WHAT TO DO >>
Within the listing below, please copy exactly the lines between the line holding "(277, 444) none -> [93,227,115,239] city" and the line holding "(331, 500) none -> [657,258,701,267] or 1000", inclusive.

DATA >>
[Start of section]
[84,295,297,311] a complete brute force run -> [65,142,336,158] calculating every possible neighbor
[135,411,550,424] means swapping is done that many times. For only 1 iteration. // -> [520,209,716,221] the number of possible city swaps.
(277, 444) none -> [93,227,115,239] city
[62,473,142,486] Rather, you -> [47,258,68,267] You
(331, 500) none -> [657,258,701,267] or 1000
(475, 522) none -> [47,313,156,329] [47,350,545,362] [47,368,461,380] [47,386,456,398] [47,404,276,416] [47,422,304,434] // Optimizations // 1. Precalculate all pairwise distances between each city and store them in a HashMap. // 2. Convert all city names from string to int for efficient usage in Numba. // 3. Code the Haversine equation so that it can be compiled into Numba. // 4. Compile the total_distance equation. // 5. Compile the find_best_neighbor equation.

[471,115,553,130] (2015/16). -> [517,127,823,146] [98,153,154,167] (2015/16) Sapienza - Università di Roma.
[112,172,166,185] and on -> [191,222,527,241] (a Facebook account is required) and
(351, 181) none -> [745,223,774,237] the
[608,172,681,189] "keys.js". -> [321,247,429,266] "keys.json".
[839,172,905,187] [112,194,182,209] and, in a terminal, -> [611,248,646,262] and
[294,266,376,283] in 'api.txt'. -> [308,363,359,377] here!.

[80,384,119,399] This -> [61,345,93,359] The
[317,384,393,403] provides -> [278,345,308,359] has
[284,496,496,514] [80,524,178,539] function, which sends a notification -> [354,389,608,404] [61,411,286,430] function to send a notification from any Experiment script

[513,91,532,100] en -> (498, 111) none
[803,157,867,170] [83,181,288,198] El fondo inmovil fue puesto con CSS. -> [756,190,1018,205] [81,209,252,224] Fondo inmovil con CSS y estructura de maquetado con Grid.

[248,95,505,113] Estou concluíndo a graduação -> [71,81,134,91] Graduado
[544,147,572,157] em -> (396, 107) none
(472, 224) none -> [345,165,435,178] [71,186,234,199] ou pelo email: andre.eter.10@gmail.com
[End of section]
EXERCISE RESPONSE >>
(277, 444) none -> [93,227,115,239] city
[62,473,142,486] Rather, you -> [47,258,68,267] You
(331, 500) none -> [657,258,701,267] or 1000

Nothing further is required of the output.